● **Objective**: Set down the lines from the start of the records through the line containing "picture [1275, 44, 1445, 123]", both ends included, reproducing each one without change.

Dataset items
---
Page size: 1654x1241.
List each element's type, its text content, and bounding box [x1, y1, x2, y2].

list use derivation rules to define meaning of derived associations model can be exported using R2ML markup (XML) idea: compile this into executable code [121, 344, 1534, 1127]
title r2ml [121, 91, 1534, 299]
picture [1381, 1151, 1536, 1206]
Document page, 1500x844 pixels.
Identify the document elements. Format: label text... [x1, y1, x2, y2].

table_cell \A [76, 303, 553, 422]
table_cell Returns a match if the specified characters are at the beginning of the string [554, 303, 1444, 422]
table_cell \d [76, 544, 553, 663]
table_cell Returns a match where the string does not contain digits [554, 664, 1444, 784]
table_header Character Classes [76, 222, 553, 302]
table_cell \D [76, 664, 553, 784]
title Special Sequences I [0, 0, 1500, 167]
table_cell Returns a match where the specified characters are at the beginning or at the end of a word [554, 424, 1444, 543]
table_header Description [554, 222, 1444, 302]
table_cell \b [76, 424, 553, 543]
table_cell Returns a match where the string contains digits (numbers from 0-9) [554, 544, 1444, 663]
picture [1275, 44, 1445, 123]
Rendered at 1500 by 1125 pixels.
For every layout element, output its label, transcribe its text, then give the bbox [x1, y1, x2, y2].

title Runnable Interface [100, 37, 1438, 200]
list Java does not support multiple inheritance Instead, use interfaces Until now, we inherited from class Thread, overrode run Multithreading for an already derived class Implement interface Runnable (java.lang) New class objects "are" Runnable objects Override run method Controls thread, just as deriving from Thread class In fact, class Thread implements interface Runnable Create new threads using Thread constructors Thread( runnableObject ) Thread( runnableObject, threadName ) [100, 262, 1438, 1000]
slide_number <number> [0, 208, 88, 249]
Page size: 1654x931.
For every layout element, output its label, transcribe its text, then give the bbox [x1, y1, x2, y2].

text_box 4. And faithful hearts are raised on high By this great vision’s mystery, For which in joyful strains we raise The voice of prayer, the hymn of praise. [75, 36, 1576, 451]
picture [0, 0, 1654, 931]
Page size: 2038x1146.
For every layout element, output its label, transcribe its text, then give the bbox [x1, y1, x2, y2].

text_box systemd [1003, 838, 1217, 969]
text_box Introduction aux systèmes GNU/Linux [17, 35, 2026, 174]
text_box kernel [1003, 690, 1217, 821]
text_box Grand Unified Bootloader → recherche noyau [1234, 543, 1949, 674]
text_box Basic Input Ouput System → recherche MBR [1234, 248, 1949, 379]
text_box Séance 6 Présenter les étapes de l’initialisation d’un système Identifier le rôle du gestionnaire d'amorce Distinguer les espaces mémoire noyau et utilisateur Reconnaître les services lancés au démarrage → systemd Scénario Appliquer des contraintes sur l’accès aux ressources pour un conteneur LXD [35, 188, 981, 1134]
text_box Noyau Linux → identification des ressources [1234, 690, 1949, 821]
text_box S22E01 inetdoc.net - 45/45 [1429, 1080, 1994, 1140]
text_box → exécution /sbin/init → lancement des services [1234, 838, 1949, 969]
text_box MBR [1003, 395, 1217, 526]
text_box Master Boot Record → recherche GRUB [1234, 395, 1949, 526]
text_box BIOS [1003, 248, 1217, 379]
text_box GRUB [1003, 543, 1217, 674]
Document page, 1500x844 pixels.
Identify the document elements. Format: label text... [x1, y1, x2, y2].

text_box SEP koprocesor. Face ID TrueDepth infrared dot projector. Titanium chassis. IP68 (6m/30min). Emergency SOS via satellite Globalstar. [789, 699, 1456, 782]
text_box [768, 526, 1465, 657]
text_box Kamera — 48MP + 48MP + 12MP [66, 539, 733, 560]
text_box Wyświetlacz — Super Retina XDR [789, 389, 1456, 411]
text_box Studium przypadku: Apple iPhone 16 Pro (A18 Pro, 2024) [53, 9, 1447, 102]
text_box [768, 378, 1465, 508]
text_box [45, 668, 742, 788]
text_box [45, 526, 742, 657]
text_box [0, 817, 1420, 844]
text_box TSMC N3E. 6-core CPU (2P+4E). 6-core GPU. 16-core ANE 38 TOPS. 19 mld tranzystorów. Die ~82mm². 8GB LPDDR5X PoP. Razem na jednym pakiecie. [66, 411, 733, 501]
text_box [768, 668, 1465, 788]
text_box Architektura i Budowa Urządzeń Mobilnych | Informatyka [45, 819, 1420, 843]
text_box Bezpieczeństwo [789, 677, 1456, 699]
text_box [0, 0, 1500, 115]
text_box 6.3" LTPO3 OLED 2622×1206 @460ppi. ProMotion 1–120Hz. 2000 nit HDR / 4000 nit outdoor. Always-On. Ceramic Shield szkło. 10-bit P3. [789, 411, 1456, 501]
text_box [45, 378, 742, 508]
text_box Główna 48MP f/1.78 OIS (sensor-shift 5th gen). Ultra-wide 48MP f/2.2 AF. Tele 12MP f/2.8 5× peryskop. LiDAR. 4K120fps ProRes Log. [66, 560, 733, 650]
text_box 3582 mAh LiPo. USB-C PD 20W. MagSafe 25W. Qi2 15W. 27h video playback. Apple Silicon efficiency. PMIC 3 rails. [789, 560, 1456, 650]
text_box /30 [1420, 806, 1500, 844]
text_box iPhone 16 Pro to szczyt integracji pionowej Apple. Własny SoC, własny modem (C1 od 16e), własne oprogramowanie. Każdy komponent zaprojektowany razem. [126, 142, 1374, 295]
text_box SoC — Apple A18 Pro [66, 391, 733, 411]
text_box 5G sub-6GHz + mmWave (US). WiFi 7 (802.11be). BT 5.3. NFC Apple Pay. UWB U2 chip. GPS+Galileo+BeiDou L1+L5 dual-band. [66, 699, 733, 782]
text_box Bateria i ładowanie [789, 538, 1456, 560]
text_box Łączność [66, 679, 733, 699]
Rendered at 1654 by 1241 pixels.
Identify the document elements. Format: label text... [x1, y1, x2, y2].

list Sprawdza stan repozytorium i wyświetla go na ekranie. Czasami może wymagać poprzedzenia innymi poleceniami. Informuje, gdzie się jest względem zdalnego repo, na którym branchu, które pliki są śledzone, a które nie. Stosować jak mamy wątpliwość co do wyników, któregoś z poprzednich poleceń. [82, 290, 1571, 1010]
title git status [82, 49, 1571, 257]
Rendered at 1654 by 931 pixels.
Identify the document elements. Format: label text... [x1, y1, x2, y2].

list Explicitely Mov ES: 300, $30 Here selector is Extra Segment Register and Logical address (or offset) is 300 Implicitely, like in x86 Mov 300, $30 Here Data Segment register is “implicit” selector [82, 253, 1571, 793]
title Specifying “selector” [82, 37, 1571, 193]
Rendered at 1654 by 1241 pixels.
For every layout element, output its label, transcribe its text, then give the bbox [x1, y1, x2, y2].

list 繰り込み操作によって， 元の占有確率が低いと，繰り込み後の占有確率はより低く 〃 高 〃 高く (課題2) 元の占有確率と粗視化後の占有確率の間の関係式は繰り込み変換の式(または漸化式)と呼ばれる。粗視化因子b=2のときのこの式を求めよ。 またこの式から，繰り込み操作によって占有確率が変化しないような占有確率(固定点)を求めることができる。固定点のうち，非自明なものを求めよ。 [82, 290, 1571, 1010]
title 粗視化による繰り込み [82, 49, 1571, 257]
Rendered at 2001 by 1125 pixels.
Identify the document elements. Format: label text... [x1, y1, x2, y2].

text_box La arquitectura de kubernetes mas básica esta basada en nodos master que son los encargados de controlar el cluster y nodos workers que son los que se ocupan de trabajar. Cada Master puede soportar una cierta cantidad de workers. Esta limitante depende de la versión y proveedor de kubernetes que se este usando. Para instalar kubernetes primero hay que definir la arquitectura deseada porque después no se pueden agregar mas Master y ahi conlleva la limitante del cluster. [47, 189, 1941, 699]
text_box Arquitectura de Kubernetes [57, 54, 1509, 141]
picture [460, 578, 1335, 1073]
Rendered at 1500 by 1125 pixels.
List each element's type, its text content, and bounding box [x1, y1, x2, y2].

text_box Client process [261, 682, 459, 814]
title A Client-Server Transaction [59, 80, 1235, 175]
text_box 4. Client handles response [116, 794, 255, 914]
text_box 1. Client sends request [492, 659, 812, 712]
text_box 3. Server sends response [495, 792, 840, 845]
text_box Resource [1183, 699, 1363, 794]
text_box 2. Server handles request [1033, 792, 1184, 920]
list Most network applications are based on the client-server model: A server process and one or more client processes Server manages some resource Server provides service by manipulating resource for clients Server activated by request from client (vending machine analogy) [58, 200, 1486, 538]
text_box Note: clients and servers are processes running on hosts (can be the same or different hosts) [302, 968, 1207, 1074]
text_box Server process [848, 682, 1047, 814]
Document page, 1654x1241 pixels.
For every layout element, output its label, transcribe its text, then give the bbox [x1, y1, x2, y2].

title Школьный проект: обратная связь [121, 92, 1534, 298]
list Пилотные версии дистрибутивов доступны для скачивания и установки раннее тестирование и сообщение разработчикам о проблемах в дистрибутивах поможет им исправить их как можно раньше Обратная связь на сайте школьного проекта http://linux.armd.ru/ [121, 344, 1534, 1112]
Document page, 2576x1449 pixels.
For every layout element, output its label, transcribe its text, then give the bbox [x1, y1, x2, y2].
---
● **Solution**:
Page size: 1654x1241.
List each element's type, its text content, and bounding box [x1, y1, x2, y2].

list use derivation rules to define meaning of derived associations model can be exported using R2ML markup (XML) idea: compile this into executable code [121, 344, 1534, 1127]
title r2ml [121, 91, 1534, 299]
picture [1381, 1151, 1536, 1206]
Document page, 1500x844 pixels.
Identify the document elements. Format: label text... [x1, y1, x2, y2].

table_cell \A [76, 303, 553, 422]
table_cell Returns a match if the specified characters are at the beginning of the string [554, 303, 1444, 422]
table_cell \d [76, 544, 553, 663]
table_cell Returns a match where the string does not contain digits [554, 664, 1444, 784]
table_header Character Classes [76, 222, 553, 302]
table_cell \D [76, 664, 553, 784]
title Special Sequences I [0, 0, 1500, 167]
table_cell Returns a match where the specified characters are at the beginning or at the end of a word [554, 424, 1444, 543]
table_header Description [554, 222, 1444, 302]
table_cell \b [76, 424, 553, 543]
table_cell Returns a match where the string contains digits (numbers from 0-9) [554, 544, 1444, 663]
picture [1275, 44, 1445, 123]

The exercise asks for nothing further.